On Jun 16, 2024, at 11:52, David E. Wheeler <da...@justatheory.com> wrote:

> I think that’s how it should be; I prefer that it raises errors by default 
> but you can silence them:
> 
> david=# select jsonb_path_query(target => '{"x": "hi"}', path => 
> '$.integer()', silent => false);
> ERROR:  jsonpath item method .integer() can only be applied to a string or 
> numeric value
> 
> david=# select jsonb_path_query(target => '{"x": "hi"}', path => 
> '$.integer()', silent => true);
> jsonb_path_query 
> ------------------
> (0 rows)
> 
> I suggest that the same behavior be adopted for `like_regex` and `starts 
> with`.

Okay, I think I’ve figured this out, and the key is that I am, once again, 
comparing predicate path queries to SQL standard queries.

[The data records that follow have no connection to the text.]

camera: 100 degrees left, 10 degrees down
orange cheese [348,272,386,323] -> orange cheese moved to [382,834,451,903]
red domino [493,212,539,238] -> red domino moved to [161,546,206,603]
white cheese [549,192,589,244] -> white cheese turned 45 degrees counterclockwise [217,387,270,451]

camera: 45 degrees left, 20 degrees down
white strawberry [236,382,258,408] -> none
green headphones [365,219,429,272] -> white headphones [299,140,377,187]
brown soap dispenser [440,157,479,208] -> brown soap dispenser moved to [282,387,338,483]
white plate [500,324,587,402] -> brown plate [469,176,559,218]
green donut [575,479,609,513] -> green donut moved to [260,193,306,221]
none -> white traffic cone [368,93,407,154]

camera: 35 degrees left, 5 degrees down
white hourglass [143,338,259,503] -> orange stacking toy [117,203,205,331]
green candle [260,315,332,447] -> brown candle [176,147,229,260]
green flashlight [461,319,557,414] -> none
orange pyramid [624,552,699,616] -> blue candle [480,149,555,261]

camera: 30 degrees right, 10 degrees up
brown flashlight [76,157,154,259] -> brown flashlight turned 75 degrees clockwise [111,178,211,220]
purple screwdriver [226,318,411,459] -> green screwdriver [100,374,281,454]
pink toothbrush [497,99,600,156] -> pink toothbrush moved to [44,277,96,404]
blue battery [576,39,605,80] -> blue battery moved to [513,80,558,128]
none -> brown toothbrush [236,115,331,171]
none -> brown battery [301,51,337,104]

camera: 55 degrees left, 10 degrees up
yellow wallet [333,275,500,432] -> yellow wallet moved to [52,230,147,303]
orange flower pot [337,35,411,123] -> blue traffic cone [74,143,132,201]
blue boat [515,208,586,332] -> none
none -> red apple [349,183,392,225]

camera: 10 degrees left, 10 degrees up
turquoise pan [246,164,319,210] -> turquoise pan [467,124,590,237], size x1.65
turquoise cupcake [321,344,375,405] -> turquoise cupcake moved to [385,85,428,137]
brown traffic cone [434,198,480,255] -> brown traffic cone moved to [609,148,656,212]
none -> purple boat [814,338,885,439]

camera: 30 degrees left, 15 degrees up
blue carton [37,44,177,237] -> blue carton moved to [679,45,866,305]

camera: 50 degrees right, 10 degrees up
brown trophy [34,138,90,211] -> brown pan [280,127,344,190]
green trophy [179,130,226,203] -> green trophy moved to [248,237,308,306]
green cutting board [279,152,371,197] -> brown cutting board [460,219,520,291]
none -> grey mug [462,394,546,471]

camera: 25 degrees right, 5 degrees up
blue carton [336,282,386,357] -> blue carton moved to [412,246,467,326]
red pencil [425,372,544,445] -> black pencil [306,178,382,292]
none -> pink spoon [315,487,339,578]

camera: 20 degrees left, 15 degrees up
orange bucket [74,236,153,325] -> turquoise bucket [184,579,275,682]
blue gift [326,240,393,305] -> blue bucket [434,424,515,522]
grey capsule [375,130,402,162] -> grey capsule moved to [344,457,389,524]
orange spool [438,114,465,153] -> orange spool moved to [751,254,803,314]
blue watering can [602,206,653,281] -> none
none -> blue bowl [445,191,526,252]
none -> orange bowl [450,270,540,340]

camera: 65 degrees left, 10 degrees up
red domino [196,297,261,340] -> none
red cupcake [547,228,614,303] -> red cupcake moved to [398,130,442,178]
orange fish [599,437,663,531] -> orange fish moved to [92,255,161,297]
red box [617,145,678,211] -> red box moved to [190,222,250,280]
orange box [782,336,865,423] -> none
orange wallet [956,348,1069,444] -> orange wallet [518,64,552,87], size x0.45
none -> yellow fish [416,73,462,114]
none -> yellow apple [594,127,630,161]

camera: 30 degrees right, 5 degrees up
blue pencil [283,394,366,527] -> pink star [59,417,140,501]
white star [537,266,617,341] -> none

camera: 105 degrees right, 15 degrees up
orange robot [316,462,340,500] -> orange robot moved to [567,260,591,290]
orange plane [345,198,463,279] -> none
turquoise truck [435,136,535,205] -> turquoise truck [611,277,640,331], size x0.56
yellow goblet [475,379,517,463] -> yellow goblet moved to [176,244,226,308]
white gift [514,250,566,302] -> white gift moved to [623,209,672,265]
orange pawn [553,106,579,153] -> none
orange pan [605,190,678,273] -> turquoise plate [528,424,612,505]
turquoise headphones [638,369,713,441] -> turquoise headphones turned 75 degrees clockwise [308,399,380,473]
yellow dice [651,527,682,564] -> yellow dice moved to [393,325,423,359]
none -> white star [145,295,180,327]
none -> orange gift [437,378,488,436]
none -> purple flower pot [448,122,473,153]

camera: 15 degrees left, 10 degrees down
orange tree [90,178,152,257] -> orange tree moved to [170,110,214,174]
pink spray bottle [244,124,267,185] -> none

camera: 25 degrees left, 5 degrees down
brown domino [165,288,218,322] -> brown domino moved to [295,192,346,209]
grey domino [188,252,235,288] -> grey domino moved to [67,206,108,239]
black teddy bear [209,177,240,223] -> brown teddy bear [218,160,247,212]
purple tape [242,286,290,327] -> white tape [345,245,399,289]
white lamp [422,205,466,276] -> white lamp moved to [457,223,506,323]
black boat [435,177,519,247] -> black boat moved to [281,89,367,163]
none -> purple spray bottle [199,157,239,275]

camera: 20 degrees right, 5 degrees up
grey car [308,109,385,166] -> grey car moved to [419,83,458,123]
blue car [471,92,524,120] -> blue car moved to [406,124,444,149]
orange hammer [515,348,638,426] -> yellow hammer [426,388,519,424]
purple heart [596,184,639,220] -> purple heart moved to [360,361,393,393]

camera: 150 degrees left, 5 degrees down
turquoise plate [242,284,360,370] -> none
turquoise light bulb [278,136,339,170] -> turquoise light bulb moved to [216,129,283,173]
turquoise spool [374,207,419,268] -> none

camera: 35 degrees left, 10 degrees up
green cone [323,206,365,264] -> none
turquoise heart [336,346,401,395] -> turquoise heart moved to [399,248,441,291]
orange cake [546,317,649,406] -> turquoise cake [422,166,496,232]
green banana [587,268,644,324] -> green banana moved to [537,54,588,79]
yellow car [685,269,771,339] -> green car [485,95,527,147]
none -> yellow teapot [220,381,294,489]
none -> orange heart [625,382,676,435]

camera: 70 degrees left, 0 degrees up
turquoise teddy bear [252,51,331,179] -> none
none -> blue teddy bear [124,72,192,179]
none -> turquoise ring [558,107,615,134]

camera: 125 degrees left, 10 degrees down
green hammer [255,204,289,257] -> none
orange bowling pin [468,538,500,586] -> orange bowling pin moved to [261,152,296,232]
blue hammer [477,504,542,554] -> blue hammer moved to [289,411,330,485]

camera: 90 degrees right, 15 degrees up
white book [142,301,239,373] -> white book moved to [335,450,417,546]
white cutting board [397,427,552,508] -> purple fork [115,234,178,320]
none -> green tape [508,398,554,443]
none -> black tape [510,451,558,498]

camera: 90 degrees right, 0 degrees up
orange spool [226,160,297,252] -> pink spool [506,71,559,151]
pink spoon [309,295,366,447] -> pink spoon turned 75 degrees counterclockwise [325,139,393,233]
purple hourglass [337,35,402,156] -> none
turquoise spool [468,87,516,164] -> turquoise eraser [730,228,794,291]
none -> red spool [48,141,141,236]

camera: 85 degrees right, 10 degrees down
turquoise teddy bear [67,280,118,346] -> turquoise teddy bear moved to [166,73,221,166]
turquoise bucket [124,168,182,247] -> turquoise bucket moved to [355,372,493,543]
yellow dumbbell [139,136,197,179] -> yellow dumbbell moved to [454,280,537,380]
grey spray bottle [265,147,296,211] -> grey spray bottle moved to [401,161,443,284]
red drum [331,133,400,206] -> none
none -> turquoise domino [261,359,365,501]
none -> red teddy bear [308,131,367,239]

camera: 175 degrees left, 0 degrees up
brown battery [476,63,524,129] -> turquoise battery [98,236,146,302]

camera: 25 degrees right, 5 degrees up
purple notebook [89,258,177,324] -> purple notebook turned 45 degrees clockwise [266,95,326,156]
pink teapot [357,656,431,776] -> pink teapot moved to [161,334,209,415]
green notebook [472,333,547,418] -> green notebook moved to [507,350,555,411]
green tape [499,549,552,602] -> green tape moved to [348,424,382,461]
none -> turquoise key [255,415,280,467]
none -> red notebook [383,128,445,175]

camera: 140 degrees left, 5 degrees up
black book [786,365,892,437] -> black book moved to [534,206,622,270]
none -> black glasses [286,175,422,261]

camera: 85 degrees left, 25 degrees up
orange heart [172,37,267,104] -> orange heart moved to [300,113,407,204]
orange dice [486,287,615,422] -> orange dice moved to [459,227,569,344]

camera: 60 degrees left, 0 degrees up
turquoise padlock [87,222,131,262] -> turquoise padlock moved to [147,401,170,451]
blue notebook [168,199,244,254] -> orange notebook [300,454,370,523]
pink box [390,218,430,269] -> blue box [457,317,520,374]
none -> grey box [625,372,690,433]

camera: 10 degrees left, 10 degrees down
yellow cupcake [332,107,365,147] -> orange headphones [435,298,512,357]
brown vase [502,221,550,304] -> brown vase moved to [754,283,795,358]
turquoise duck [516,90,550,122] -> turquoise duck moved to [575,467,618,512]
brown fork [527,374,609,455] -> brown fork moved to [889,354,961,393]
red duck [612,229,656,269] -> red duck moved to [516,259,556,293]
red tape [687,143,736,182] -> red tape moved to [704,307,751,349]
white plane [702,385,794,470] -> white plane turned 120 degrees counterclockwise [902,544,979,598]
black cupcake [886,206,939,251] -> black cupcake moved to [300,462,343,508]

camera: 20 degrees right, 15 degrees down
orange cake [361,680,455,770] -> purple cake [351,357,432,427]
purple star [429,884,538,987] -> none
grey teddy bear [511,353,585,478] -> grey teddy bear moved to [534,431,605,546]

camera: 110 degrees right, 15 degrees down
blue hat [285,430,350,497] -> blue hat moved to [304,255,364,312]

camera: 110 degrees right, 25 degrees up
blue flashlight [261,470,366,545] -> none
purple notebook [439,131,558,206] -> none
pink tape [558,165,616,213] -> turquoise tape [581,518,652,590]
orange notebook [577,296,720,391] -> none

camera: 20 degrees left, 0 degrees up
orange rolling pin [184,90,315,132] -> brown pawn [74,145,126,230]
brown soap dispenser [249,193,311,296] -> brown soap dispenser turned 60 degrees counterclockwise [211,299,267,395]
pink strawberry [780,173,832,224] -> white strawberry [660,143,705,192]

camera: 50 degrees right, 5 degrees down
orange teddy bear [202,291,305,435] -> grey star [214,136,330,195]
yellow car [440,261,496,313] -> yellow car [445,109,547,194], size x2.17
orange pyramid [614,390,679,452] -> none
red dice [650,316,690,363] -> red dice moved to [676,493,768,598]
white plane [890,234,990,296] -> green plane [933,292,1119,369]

If I update the first 
example to use a comparison I no longer get an error:

david=# select jsonb_path_query('{"x": "hi"}', '$.integer() == 1');
 jsonb_path_query 
------------------
 null

So I think that’s the key: There’s not a difference between the behavior of 
`like_regex` and `starts with` vs other predicate expressions.

This dichotomy continues to annoy. I would very much like some way to have 
jsonb_path_query() raise an error (or even a warning!) if passed a predate 
expression, and for jsonb_path_match() to raise an error or warning if its path 
is not a predicate expression. Because I keep confusing TF out of myself.